------ The input

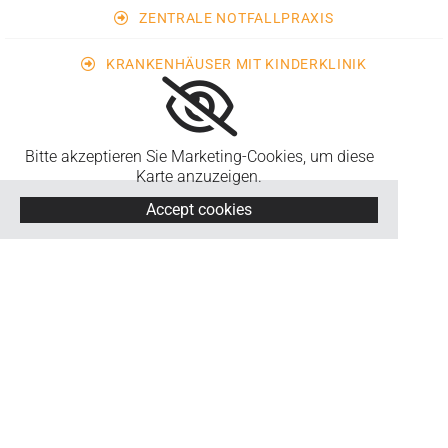
ZENTRALE NOTFALLPRAXIS
KRANKENHÄUSER MIT KINDERKLINIK
Bitte akzeptieren Sie Marketing-Cookies, um diese
Karte anzuzeigen.
Accept cookies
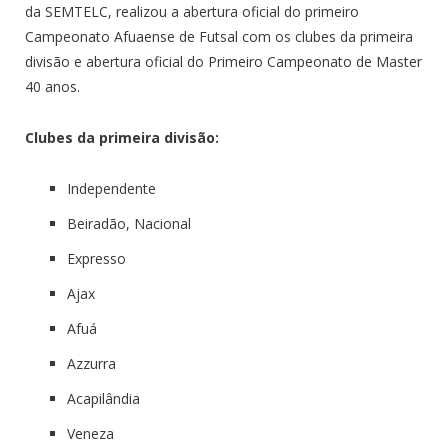
da SEMTELC, realizou a abertura oficial do primeiro
Campeonato Afuaense de Futsal com os clubes da primeira
divisão e abertura oficial do Primeiro Campeonato de Master
40 anos.
Clubes da primeira divisão:
Independente
Beiradão, Nacional
Expresso
Ajax
Afuá
Azzurra
Acapilândia
Veneza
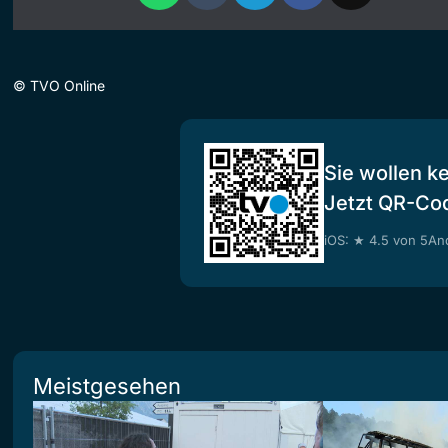
©
TVO Online
Sie wollen k
Jetzt QR-Co
iOS: ★ 4.5 von 5
And
Meistgesehen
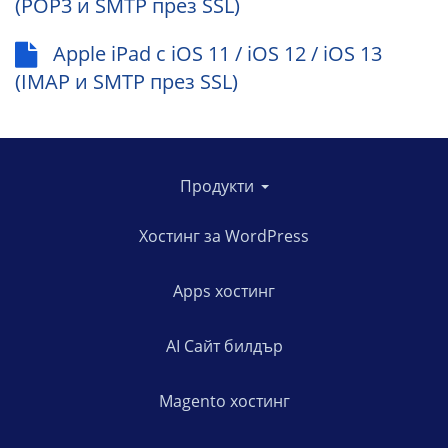
(POP3 и SMTP през SSL)
Apple iPad с iOS 11 / iOS 12 / iOS 13
(IMAP и SMTP през SSL)
Продукти
Хостинг за WordPress
Apps хостинг
AI Сайт билдър
Magento хостинг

------------

Arrange the stretch of the material above from the line containing "da SEMTELC, realizou" through the end as a numbered list. Leave out blank lines and the pictures.

Reply to the task =
1. da SEMTELC, realizou a abertura oficial do primeiro
2. Campeonato Afuaense de Futsal com os clubes da primeira
3. divisão e abertura oficial do Primeiro Campeonato de Master
4. 40 anos.
5. Clubes da primeira divisão:
6. Independente
7. Beiradão, Nacional
8. Expresso
9. Ajax
10. Afuá
11. Azzurra
12. Acapilândia
13. Veneza
14. ©
15. TVO Online
16. Sie wollen k
17. Jetzt QR-Co
18. iOS: ★ 4.5 von 5
19. And
20. Meistgesehen
21. (POP3 и SMTP през SSL)
22. Apple iPad с iOS 11 / iOS 12 / iOS 13
23. (IMAP и SMTP през SSL)
24. Продукти
25. Хостинг за WordPress
26. Apps хостинг
27. AI Сайт билдър
28. Magento хостинг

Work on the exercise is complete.